IA : où est l’intelligence politique ?
Paris met en scène ses progrès dans l’intelligence artificielle, mais si l’Europe n’a pas l’intelligence de faire bloc face aux États-Unis et à la Chine, elle risque l’effacement.
Pour relever le défi de l’intelligence artificielle, l’Europe saura-t-elle éviter l’écueil du chacun pour soi ? Dans l’industrie d’armement, la multiplication des programmes concurrents l’a déjà empêchée d’atteindre les économies d’échelle nécessaires dans la compétition internationale. Ce qui a entraîné une dépendance qui la fragilise. Nouvelle épreuve : rester dans la course aux technologies numériques. Le Sommet organisé par la France les 10 et 11 février aurait grand tort de négliger un facteur essentiel : sans coopération européenne, aucune chance de succès. Les tombereaux de milliards de dollars déversés dans l’IA par la Chine et les Etats-Unis laisseront l’Union loin derrière, alors que ces investissements sont la clé de sa souveraineté et de sa croissance.

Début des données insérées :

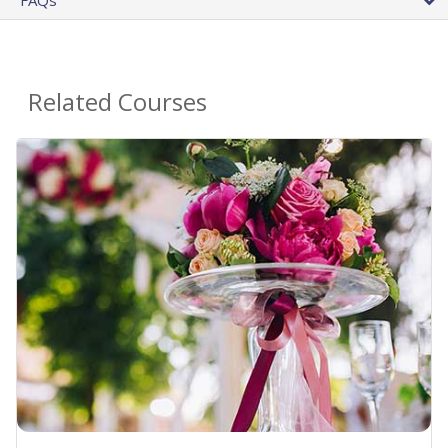
Related Courses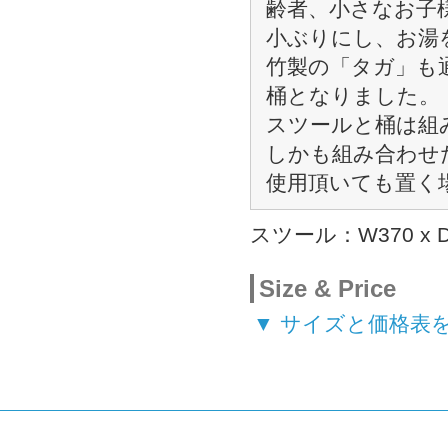
齢者、小さなお子
小ぶりにし、お湯
竹製の「タガ」も
桶となりました。
スツールと桶は組
しかも組み合わせ
使用頂いても置く
スツール：W370 x D
Size & Price
▼ サイズと価格表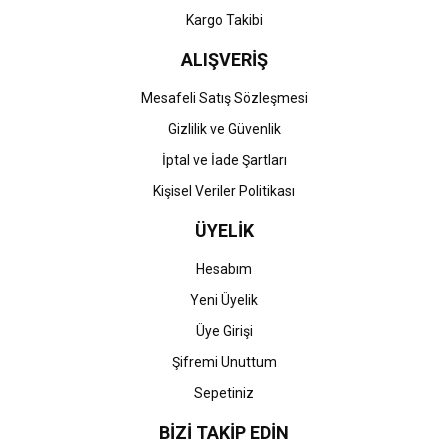
Kargo Takibi
ALIŞVERİŞ
Mesafeli Satış Sözleşmesi
Gizlilik ve Güvenlik
İptal ve İade Şartları
Kişisel Veriler Politikası
ÜYELİK
Hesabım
Yeni Üyelik
Üye Girişi
Şifremi Unuttum
Sepetiniz
BİZİ TAKİP EDİN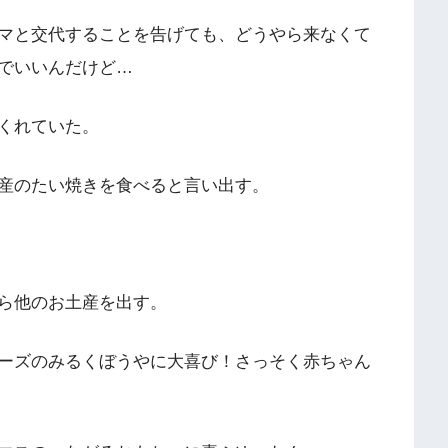
マと交代することを告げても、どうやら来なくて
でいいんだけど…
くれていた。
産のたい焼きを食べると言い出す。
ら他のお土産を出す。
ーズのみるくぼうやに大喜び！さっそく赤ちゃん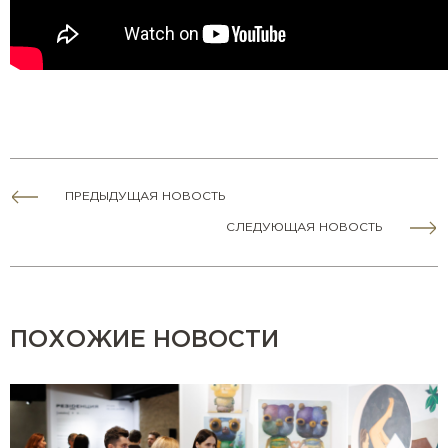
ПРЕДЫДУЩАЯ НОВОСТЬ
СЛЕДУЮЩАЯ НОВОСТЬ
ПОХОЖИЕ НОВОСТИ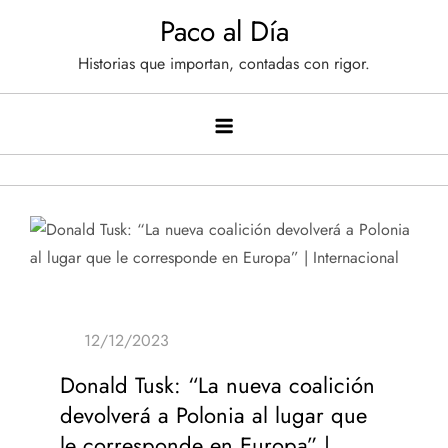
Saltar
Paco al Día
al
Historias que importan, contadas con rigor.
contenido
Donald Tusk: “La nueva coalición
devolverá a Polonia al lugar que
le corresponde en Europa” |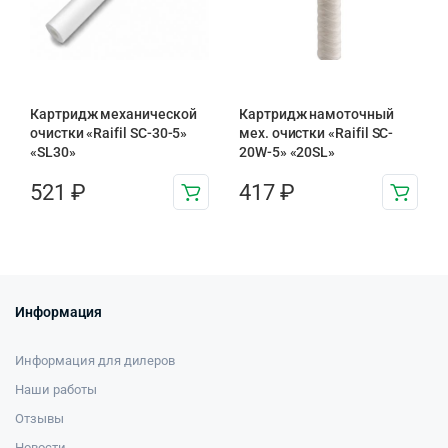
Картридж механической
Картридж намоточный
очистки «Raifil SC-30-5»
мех. очистки «Raifil SC-
«SL30»
20W-5» «20SL»
521
₽
417
₽
Информация
Информация для дилеров
Наши работы
Отзывы
Новости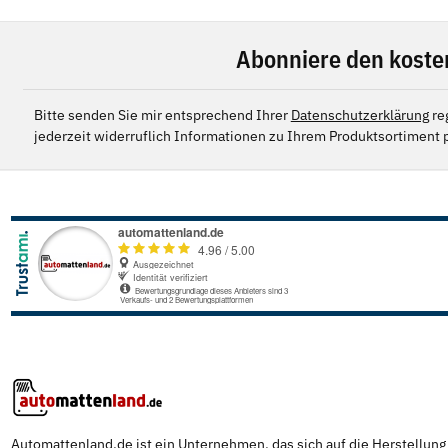
Abonniere den koste
Bitte senden Sie mir entsprechend Ihrer
Datenschutzerklärung
re
jederzeit widerruflich Informationen zu Ihrem Produktsortiment p
Automattenland.de ist ein Unternehmen, das sich auf die Herstellun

La France revendique la place de leader européen de l’IA générative et se targue d’être la cinquième puissance mondiale pour l’infrastructure et l’environnement opérationnel. Elle met en avant l’enveloppe de 2,5 milliards d’euros dégagée dans le cadre du programme France 2030 (doté de 54 milliards sur cinq ans, mais amputé de 2,5 milliards dans le budget 2025), et à laquelle auront accès notamment neuf clusters spécialisés répartis sur le territoire national. Divers programmes d’équipements prioritaires et de recherche doivent structurer les communautés chargées de faire émerger des technologies de rupture, et appuyer la création de start-up dans l’IA, déjà au nombre d’un millier dans l’hexagone. Tout un écosystème est déjà installé à l’initiative des pouvoirs publics pour inciter d’autres investisseurs à s’engager, à l’image des Émirats arabes unis qui ont annoncé un investissement à terme de 30 à 50 milliards d’euros pour créer un campus autour de l’IA doté d’un data center géant.
Mais l’enjeu n’est pas que franco-français. La compétition mondiale est lancée : le ticket d’entrée dépasse les moyens d’un pays comme la France, dont les marges de manoeuvre financières sont limitées par sa dette publique. Une seule solution : la construction d’une souveraineté numérique européenne. Dans la guerre économique exacerbée dont l’IA sera une pièce maîtresse, c’est la seule voie possible. Certes, la France et l’Allemagne ont entamé des rapprochements mais le temps est compté. « Alors que l’élection de Donald Trump marque une nouvelle étape dans la guerre commerciale et technologique entre la Chine et les États-Unis, l’Europe est confrontée au risque de l’effacement », alerte la Fondation Jean Jaurès. Or, si l’UE est en pointe dans le monde sur la protection de données et la régulation des grandes plateformes, son marché est encore trop fragmenté.
Un tournant stratégique vient d’être opéré fin janvier par la Commission européenne avec la présentation de sa « boussole de compétitivité ». Ce plan prévoit notamment la mobilisation de financements européens et restaure une approche industrielle communautaire alors que, depuis une quarantaine d’années, le dogme de la concurrence prévalait. L’IA est au coeur de ce revirement. Le nouveau cap ainsi défini est de nature à orienter les divers travaux du Sommet pour l’action sur l’IA, en offrant un horizon concret à leur réalisation. Gageons toutefois que les Etats-Unis tenteront d’empêcher la maturation d’une Europe de l’IA, comme ils y sont parvenus dans les communications en vendant à l’Italie leur système satellitaire Starlink.